Из-за занавеса вышел Смоктуновский и встал рядом с ним.
– Вы таблетки принимаете? – спросили из зала.
– Так точно! – зачем-то неловко козырнул артист и поклонился.
– Не юродствуйте, – сурово пристыдил его невидимый собеседник. – Это не моя блажь. Вы сами виноваты – как яблоко моченое. Зритель гадает – то ли Офелия утопилась, то ли Гамлета через неделю из проруби достали. В спортзал ходите?
– А как же! – искренне заявил Иннокентий. – Но мне там не нравится. Я боюсь, меня физиотерапевт штангой задавит. Можно я дома буду форму набирать? Я уже эспандер купил.
– Нельзя, – запретил голос и обратился к дяде Юре: – Товарищ режиссер, проследите – или мы снимем постановку. Людям за такой соплей наблюдать не хочется, люди к смыслу тянутся. Разговор окончен.
Во мраке зрительного зала звонко хлопнуло откидное сиденье и раздались звуки удаляющихся шагов.
Дядя Юра потрепал Смоктуновского по затылку и грустно поплелся к двери, из-за которой за ним наблюдали дети.
– Доброе утро, дядя Юра! – поприветствовал его Санька, когда тот вышел в коридор.
– А! Это ты! – улыбнулся режиссер и перевел взгляд на Аню. – С невестой пришел?
– Мы друзья, – почему-то покраснел мальчик.
– Ладно, ладно, прости за неделикатность, – извинился дядя Юра и предложил: – Пойдемте, я вам макулатуру выдам. Как родители?

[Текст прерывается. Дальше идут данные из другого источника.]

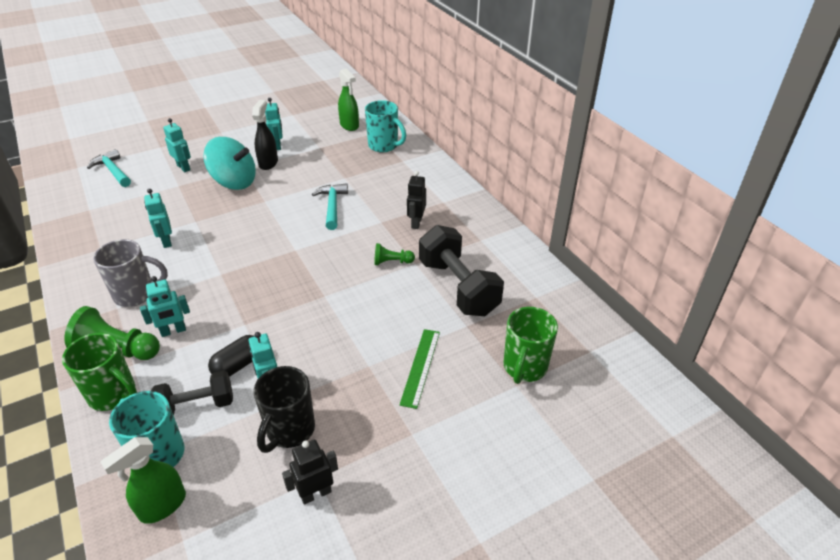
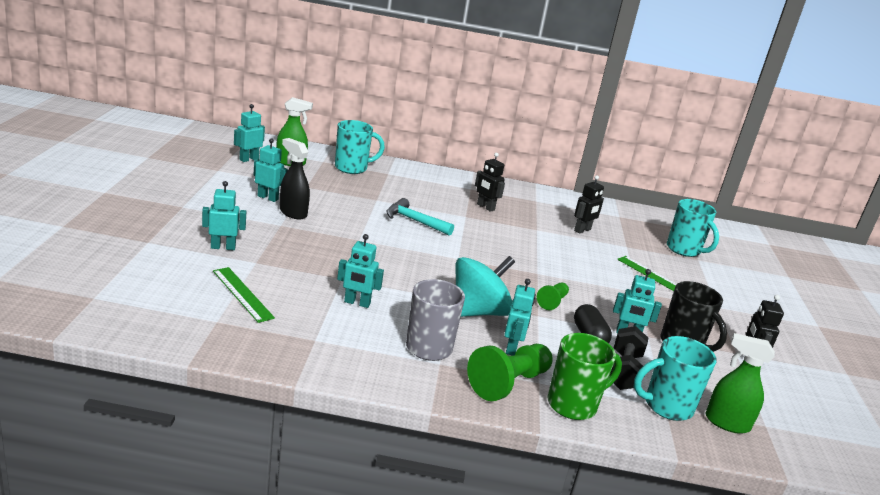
camera: 60 degrees left, 15 degrees down
turquoise hammer [87,149,131,187] -> none
green spray bottle [100,437,186,524] -> green spray bottle turned 120 degrees clockwise [706,333,775,434]
turquoise spinning top [203,137,256,190] -> turquoise spinning top moved to [455,256,515,317]
green pawn [374,243,415,265] -> green pawn moved to [537,283,569,310]
black dumbbell [419,225,504,316] -> black robot [574,175,604,234]
green mug [504,307,558,384] -> turquoise mug [667,199,719,257]
none -> green ruler [213,267,275,323]
none -> turquoise robot [234,104,265,162]

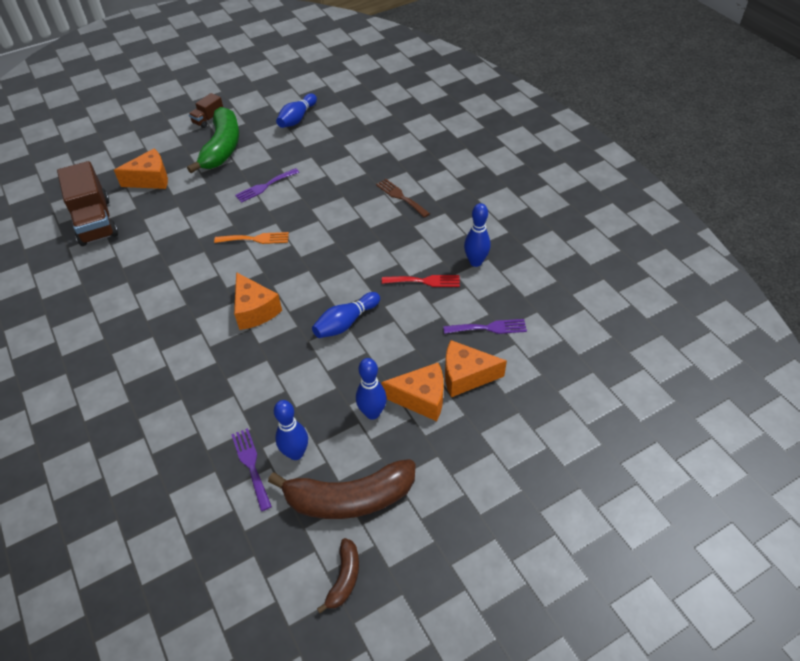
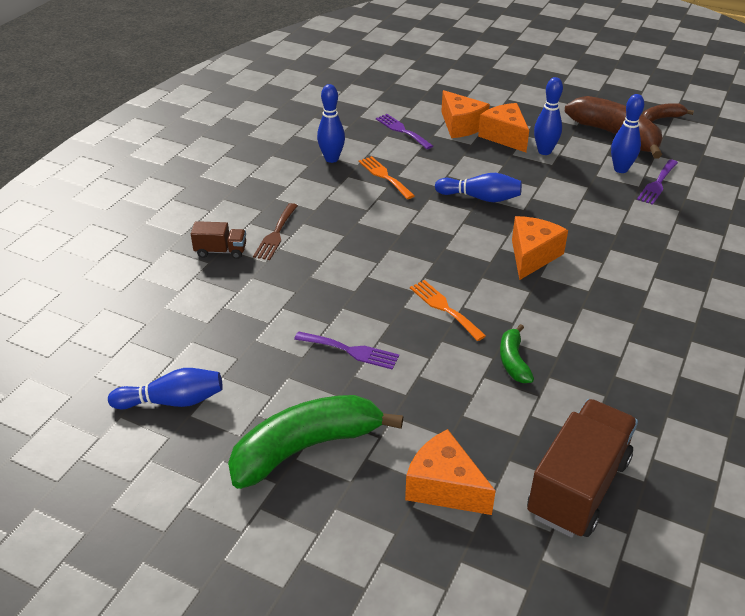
camera: 125 degrees left, 10 degrees down
brown truck [189,93,223,128] -> brown truck moved to [191,221,246,259]
red fork [382,275,460,287] -> orange fork [359,156,415,199]
none -> green banana [500,324,534,383]

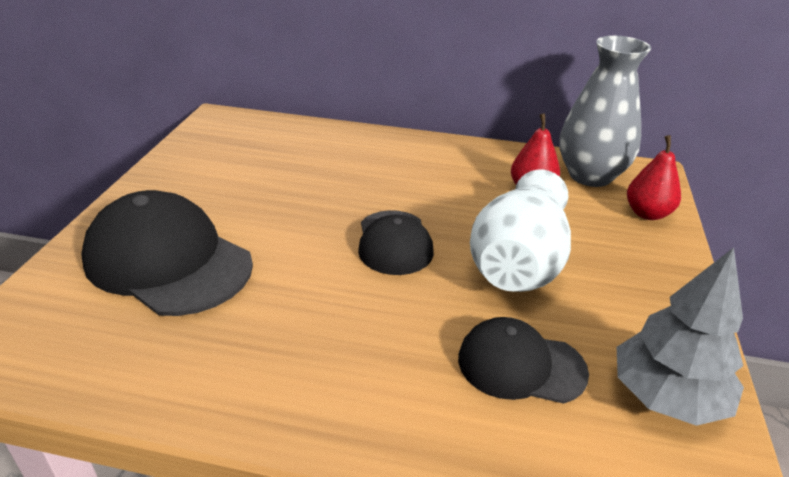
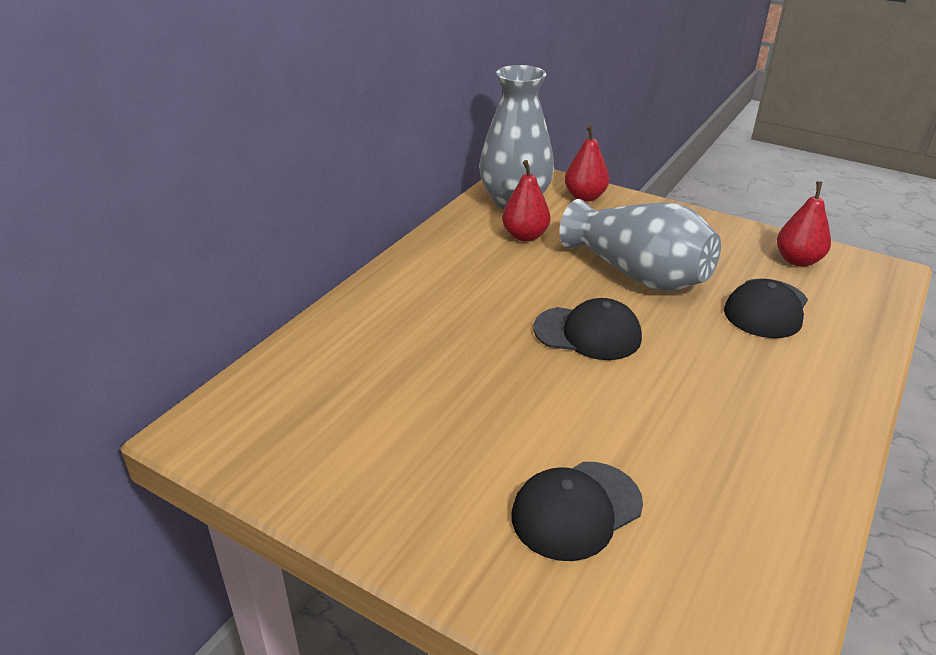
camera: 70 degrees left, 0 degrees up
black cap [81,190,253,316] -> black cap [512,462,643,561], size x0.60
white vase [470,170,571,292] -> grey vase [559,199,721,291]
grey tree [617,247,744,426] -> red pear [777,182,831,267]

– Папу в партию не возьмут, – почему-то сразу сообщил мальчик. – Кандидатская проверка приходила, а он с дядей Геной Голдобенко выпивал.
– Эх! – огорчился режиссер. – Что за неделя такая?! У меня вот-вот спектакль из-за Кеши снимут. Артист Даль в армию записался, а я его хотел на шута в «Короле Лире» утвердить. Теперь Виталик попал в историю! Ну ничего, Виталик хороший человек, рано или поздно вступит. Такие, как он, партии нужны.
Дети вошли вслед за дядей Юрой в режиссерскую комнату. У массивного стола, стоявшего посередине, лежали три огромные пачки афиш, перетянутых бельевой веревкой.
– Боюсь, вы сами-то за один раз не управитесь, – критически осмотрев юных гостей, заметил режиссер и, подойдя к двери, крикнул в коридор: – Иннокентий, подь сюды, доходяга чертов!
– Да мы сами! – попробовал воспротивиться мальчик.